In September and October 2024, the beneficiary made presentations under the letters of credit. Banks are required to examine documents on their face to determine whether they constitute a complying presentation. The issuing bank refused to pay under the letters of credit. The court expressly recorded that there was no evidence before it as to whether that refusal was or was not justified under the terms of the letters of credit. The reasons for the non-payment were not determined.
No payment was made under either credit.
The buyer did not pay the price.
Instead, it advanced a defence that was commercially ambitious. On its case, the letter of credit mechanism was exclusive. By procuring confirmed letters of credit, it argued, it had discharged its payment obligation. Either the credits operated as absolute payment, substituting the banks’ liability for its own, or, even if they were merely conditional payment, the seller was confined to the letter of credit structure and could not bypass it by suing for the price.
Justice Peter MacDonald Eggers KC approached the issue as one of contractual construction. In the absence of clear language to the contrary, a letter of credit operates as a conditional payment rather than an absolute payment. Absolute payment arises only where the contract makes it unequivocally clear that the buyer’s liability is replaced by that of the bank.
The judgment revisited the classic distinction. If the letter of credit constitutes absolute payment, the seller’s only recourse is against the banker. If it is a conditional payment, “the seller looks in the first instance to the banker for payment, but, if the banker does not meet his obligations when the time comes for him to do so, the seller can have recourse to the buyer.”
The sales contract required the buyer to arrange credits “to cover the total cargo amount through a first class international bank acceptable to Seller”. It also required payment “without any deduction, set off or counterclaim”. Nothing in the wording displaced the buyer’s primary liability.
Critically, the buyer admitted that title had passed. Section 49 of the Sale of Goods Act 1979 provides that where property in goods has passed, and the buyer wrongfully neglects or refuses to pay, “the seller may maintain an action against him for the price of the goods”.
The judge held that the usual presumption applied. The letters of credit were conditional payment. If payment under them failed, the seller’s remedy lay in a claim for the price. He noted, “A buyer who has not rejected goods, or to whom property in goods has passed, remains liable for their price notwithstanding any failure of the credit and regardless of whether that failure was caused by the seller’s presentation of non compliant documents.”
That observation is significant.
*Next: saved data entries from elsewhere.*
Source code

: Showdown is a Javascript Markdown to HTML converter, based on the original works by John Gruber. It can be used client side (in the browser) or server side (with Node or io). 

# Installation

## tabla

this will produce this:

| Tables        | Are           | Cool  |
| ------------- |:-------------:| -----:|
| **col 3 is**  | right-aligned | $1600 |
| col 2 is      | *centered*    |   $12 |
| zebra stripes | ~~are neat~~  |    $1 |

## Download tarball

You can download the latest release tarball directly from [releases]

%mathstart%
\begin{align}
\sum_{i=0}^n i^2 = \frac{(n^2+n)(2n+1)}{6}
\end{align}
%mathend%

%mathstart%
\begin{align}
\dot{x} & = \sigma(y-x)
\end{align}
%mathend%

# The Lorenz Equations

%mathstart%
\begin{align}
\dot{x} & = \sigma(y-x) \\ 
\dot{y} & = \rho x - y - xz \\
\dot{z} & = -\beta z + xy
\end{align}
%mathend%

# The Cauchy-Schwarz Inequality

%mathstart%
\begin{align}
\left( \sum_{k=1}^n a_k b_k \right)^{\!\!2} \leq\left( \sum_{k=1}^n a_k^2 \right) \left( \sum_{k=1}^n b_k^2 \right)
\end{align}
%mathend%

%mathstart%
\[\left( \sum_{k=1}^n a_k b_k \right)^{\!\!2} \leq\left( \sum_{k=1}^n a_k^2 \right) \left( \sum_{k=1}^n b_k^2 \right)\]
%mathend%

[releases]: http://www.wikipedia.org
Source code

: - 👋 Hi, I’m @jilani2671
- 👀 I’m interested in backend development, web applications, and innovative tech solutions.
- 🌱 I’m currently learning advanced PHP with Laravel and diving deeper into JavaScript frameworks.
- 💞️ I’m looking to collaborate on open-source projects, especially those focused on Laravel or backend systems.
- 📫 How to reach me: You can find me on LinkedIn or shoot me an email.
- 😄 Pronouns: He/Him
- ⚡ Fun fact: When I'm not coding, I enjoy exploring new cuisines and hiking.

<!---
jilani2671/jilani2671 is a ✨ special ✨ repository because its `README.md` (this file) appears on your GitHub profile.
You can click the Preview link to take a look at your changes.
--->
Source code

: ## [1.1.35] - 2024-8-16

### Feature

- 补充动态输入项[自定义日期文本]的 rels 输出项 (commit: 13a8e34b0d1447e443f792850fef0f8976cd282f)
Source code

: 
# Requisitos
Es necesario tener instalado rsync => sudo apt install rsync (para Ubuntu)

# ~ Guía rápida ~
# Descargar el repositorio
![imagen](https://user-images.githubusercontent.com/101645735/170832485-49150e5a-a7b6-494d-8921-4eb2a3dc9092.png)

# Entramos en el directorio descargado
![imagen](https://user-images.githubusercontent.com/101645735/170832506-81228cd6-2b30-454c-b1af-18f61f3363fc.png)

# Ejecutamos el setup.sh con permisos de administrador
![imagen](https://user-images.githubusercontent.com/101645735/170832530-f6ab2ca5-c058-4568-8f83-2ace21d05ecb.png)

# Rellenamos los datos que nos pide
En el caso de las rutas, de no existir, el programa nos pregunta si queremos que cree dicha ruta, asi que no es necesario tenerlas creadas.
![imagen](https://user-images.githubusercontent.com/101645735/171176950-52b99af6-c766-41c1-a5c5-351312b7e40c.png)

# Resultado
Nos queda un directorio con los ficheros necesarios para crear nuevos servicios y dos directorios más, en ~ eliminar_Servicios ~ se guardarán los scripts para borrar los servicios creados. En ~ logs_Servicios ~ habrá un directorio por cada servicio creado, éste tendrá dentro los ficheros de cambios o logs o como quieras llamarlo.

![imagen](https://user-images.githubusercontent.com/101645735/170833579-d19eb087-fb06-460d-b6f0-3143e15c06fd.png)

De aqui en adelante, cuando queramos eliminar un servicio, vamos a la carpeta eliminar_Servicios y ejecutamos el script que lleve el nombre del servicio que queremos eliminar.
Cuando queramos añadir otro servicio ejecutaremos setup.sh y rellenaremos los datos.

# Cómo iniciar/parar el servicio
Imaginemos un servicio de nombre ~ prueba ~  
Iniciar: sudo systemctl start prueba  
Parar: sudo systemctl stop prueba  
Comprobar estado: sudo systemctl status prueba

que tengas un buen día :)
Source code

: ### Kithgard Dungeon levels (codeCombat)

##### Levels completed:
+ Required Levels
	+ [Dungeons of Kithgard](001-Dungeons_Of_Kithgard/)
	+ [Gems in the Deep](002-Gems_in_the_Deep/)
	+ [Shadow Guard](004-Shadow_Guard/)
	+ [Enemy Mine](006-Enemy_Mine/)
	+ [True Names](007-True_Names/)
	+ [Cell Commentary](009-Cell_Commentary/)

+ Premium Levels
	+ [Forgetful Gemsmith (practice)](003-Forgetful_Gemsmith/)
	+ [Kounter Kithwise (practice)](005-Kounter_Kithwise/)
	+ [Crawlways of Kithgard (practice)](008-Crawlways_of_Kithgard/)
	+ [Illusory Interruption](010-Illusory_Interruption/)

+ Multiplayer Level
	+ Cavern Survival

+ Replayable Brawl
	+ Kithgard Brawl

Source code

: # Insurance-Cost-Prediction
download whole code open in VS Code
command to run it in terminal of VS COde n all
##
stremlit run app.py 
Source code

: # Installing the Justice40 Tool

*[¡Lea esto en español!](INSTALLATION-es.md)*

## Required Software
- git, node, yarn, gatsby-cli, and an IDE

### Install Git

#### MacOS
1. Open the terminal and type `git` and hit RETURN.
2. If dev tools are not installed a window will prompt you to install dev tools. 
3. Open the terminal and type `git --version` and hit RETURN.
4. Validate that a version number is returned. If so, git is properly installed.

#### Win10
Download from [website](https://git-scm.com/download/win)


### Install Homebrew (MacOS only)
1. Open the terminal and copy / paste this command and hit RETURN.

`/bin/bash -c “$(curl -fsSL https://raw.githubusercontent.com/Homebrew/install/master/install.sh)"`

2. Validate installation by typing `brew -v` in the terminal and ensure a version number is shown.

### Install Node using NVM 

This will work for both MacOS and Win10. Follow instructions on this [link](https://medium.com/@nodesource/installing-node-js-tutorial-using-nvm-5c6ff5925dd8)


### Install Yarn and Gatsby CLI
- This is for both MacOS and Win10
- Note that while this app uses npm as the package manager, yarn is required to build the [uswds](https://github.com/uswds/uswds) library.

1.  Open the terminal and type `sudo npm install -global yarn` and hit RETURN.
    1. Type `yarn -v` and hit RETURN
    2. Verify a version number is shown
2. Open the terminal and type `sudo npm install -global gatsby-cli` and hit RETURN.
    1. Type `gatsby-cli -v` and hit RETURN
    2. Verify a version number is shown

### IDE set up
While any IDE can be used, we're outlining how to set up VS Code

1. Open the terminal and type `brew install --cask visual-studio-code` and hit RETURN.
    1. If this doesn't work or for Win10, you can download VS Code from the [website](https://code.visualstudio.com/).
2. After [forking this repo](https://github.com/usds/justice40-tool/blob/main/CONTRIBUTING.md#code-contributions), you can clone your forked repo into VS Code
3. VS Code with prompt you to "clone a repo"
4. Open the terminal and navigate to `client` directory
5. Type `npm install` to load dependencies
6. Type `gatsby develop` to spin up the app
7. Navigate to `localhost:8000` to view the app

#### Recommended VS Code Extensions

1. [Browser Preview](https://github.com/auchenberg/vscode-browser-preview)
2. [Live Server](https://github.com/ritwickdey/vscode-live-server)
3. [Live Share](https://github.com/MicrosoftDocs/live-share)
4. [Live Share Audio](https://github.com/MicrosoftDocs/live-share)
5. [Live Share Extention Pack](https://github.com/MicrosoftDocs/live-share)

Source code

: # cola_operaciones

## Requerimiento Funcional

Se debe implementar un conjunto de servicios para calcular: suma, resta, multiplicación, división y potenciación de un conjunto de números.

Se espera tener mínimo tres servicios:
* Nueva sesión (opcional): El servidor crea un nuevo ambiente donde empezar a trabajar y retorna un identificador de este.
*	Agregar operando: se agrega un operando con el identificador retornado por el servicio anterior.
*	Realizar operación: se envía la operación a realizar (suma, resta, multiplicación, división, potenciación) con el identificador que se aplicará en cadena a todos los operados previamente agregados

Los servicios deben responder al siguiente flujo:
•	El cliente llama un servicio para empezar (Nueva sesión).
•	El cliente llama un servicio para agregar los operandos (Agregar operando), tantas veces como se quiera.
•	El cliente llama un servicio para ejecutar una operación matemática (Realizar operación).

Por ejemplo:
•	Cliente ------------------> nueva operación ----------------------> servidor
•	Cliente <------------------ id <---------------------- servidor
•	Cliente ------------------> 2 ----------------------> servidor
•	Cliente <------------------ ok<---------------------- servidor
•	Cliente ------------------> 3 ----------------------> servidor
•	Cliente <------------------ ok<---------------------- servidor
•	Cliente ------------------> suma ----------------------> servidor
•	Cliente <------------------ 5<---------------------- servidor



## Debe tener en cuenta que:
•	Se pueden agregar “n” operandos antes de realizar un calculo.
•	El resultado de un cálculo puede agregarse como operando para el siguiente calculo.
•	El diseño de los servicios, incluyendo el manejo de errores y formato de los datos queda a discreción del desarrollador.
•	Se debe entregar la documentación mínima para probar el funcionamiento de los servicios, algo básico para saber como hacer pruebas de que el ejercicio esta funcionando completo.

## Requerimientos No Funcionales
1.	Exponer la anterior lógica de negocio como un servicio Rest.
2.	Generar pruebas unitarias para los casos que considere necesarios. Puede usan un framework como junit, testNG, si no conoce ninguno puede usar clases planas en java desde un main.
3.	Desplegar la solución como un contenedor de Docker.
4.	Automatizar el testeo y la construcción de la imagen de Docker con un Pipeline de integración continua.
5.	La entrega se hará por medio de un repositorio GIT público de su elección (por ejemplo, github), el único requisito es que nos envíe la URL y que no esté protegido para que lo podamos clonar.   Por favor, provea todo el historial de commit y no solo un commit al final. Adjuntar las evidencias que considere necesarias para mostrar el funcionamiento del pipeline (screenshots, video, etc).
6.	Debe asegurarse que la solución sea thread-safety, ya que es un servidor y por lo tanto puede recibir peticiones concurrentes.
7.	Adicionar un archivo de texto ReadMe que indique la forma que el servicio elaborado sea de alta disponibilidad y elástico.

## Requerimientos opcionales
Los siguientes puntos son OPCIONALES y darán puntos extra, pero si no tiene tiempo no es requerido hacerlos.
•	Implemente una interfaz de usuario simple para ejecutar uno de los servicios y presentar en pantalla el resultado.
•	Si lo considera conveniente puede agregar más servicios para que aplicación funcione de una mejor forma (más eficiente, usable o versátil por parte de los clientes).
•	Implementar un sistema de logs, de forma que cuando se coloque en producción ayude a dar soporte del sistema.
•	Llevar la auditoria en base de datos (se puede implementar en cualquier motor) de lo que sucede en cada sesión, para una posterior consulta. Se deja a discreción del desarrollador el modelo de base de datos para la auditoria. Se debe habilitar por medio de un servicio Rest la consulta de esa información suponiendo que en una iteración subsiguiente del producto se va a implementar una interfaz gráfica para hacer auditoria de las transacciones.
Even if documentary discrepancies had contributed to the refusal, that would not necessarily extinguish liability under the sale contract. The court did not determine whether the presentation was compliant. It did not need to.
Let’s consider the wider background. In December 2024, the seller commenced admiralty proceedings in Sierra Leone, arrested the vessel and alleged misdelivery. Part of the remaining cargo was sold by judicial order to Leonoil Co Ltd, with proceeds placed into escrow pending arbitration. The fact that there were issues of lien and letters of indemnity did not alter the legal analysis.
Title had passed in Algeciras. The buyer had not rejected the goods. A substantial part had been discharged to its order. The letters of credit had not been paid.
This was an application for summary judgment. The court concluded that there was no real prospect of the buyer successfully defending the claim for the purchase price. Judgment was entered for the full amount.
For transaction bankers and commodity traders, the lesson here is that, while a letter of credit is a powerful liquidity instrument that can allocate documentary risk between banks, it does not, without clear contractual wording, substitute the bank as debtor.
If the letter of credit fails, the sale contract remains. And if the property has passed, the buyer may remain liable for the price.